Derivitives Trading, Refco and Why Wall Street Hasn't Learned It's Lesson

Interesting article on the risk in derivatives trading and the (currently) hidden dangers around unmanaged complexity.

Refco's Collapse Underscores Risks Inherent in the Derivatives MarketOctober 19, 2005 – WSJ – Jesse Eisinger
A month hasn't gone by recently without some regulator or obscure commission sounding an alarm about privately negotiated derivative deals.


If you wade through their speeches and reports, you find out there's a small problem with these fast-growing markets: Traders don't have a clear idea about who ultimately is on the other side of derivative trades that aren't executed on regulated exchanges.

The debacle at Refco, the commodities and securities firm that filed for bankruptcy-law protection this week, gives us all a reason to care about this stuff. So far the spectacularly rapid flameout has been mere spectator sport for most investors. There has been little market fallout. There is good news: Refco doesn't appear to have been a significant broker in the main area of regulatory concern, credit derivatives, where investors buy protection against bond defaults. And the longer the markets go without panicking, the lower the risk.

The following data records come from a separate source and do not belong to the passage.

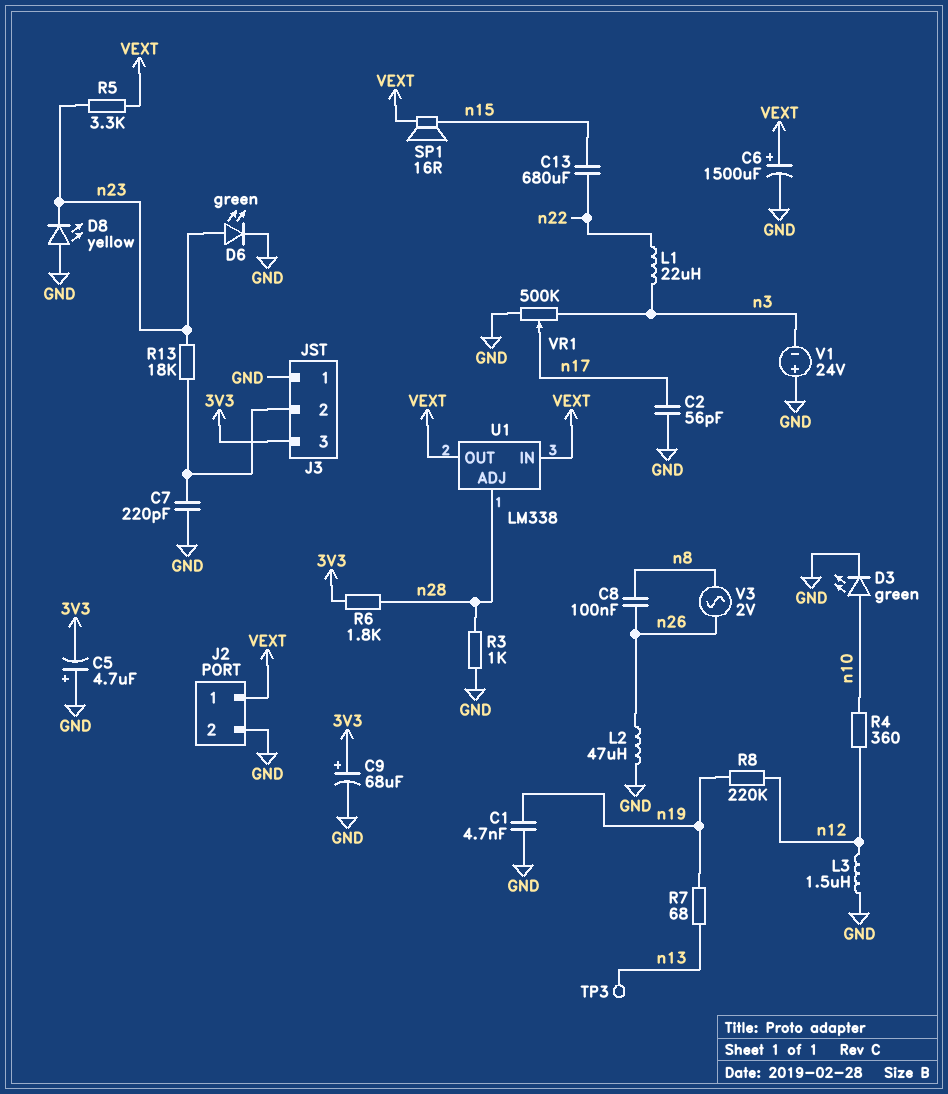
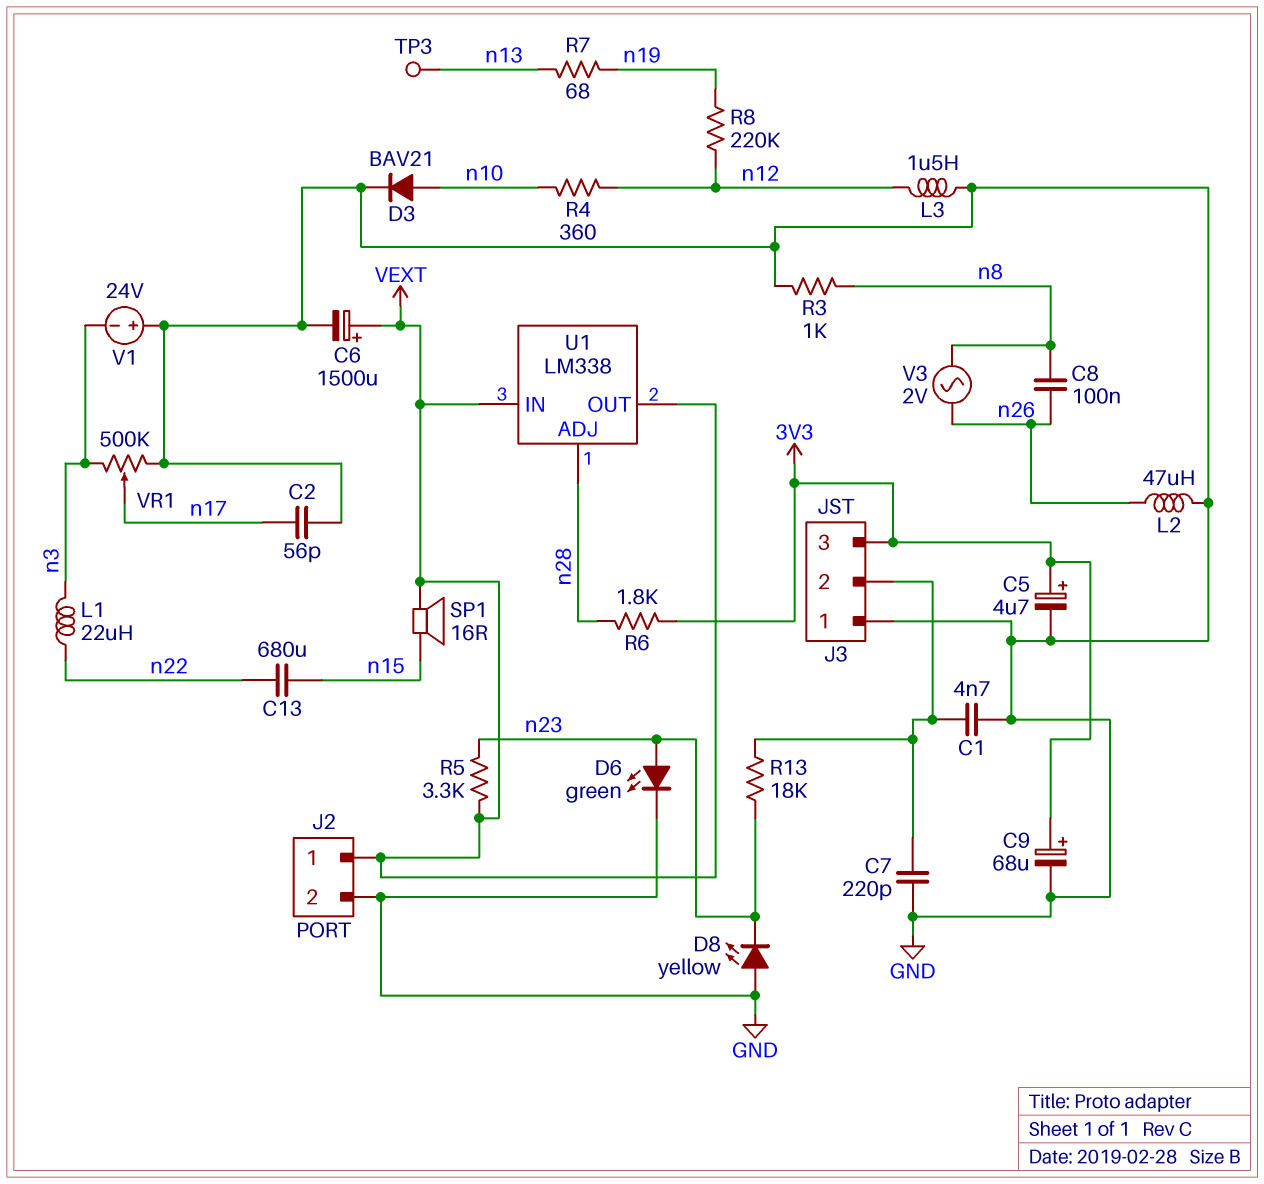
C1: 4.7nF (GND, n19) -> 4.7nF (GND, J3/2)
C5: 4.7uF (plus GND, minus 3V3) -> 4.7uF (plus 3V3, minus GND)
D3: LED green (A n10, K GND) -> diode BAV21 (A n10, K GND)
R3: 1k (GND, n28) -> 1k (GND, n8)

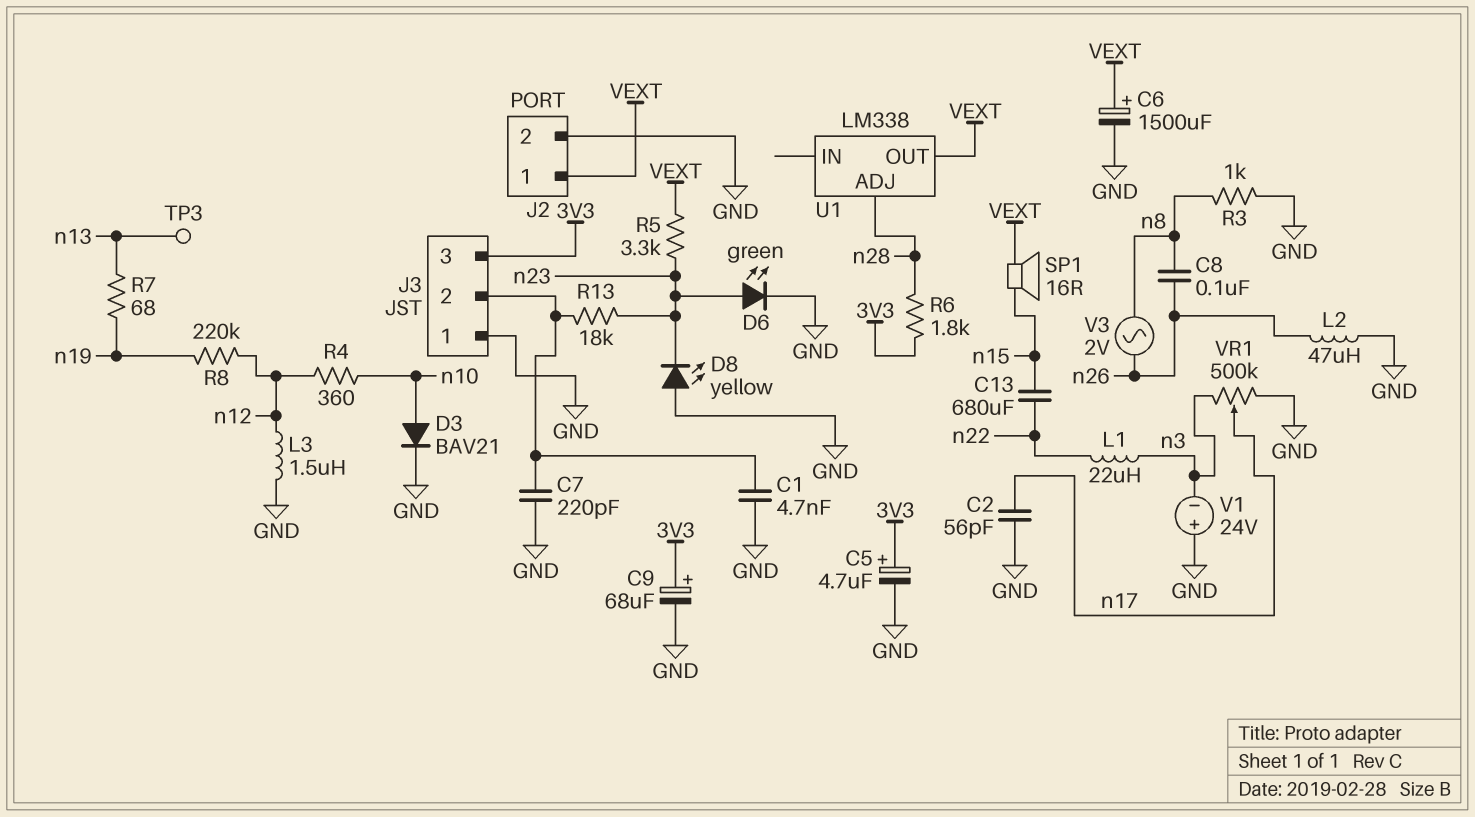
U1 pin IN: VEXT -> none

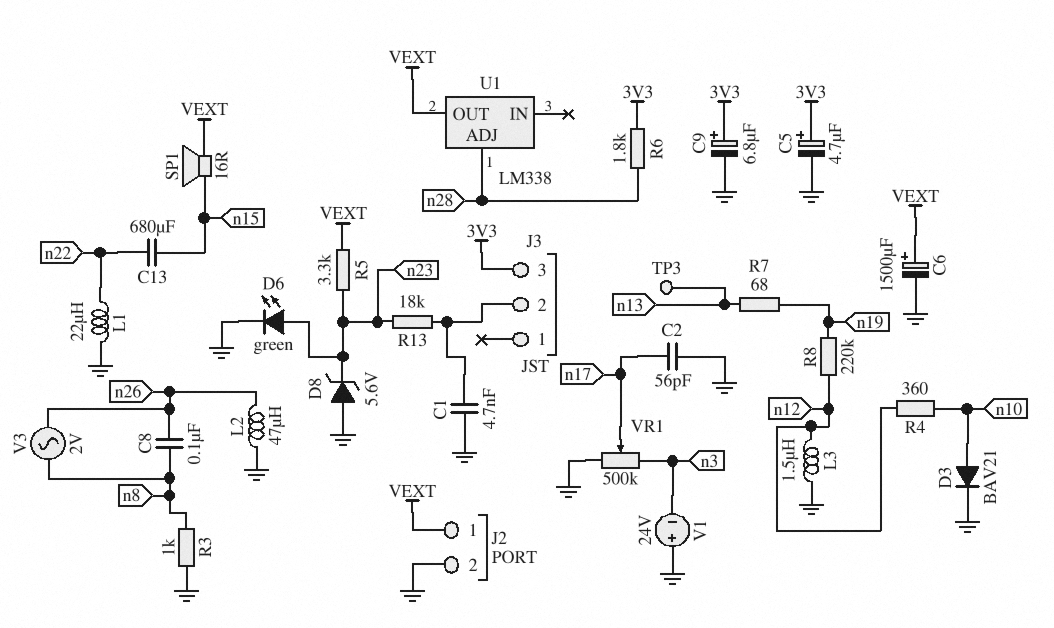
C7: 220pF (GND, J3/2) -> none
C9: 68uF (plus 3V3, minus GND) -> 6.8uF (plus 3V3, minus GND)
D8: LED yellow (A GND, K n23) -> zener 5.6V (A GND, K n23)
J3 pin 1: GND -> none
L1: 22uH (n3, n22) -> 22uH (GND, n22)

The bad news is that painless lessons tend not to stick.

Derivatives are designed to make markets more efficient and spread risk, and mostly work well. In their most vanilla form, a derivative allows you to, say, offset the risk of owning ABC stock, worth $55 a share, by buying the right to sell ABC shares for $45. That's called a put option, and those aren't a problem. But derivatives get endlessly more complicated -- defaults can be mind-bending, involving a cascading series of risk buyers -- and regulators are concerned, rightly, about that market's growth.

The main problem is inadequate record-keeping. Joe Buyer sometimes doesn't know who the ultimate seller is, so he's taking it on faith the seller will make good on the deal. That's why brokers like Refco are so important. They are go-betweens that can put up money to make the deal go smoothly. If the market loses faith in the broker, watch out. This problem is multiplied by the risk appetite of short-term investors who borrow to increase returns, primarily hedge funds.

It turns out Refco, a major broker in futures and more-complicated derivatives, woefully underinvested in its "back office," the folks who are supposed to keep track of all this buying and selling. That's not comforting for a firm that is an agglomeration of more than a dozen smaller firms, acquired rapidly. It clearly isn't alone.

That there hasn't been contagion is gratifying, but the firm's troubles are barely a week old. The regulated futures brokerage has a takeover agreement with private-equity fund J.C. Flowers. The area that could pose more problems is the firm's unregulated prime brokerage business. That unit makes its money arranging private "over the counter" trades, including derivatives, without the transparency of an exchange, like the Chicago Mercantile Exchange. Refco has frozen its customer accounts in this unit indefinitely.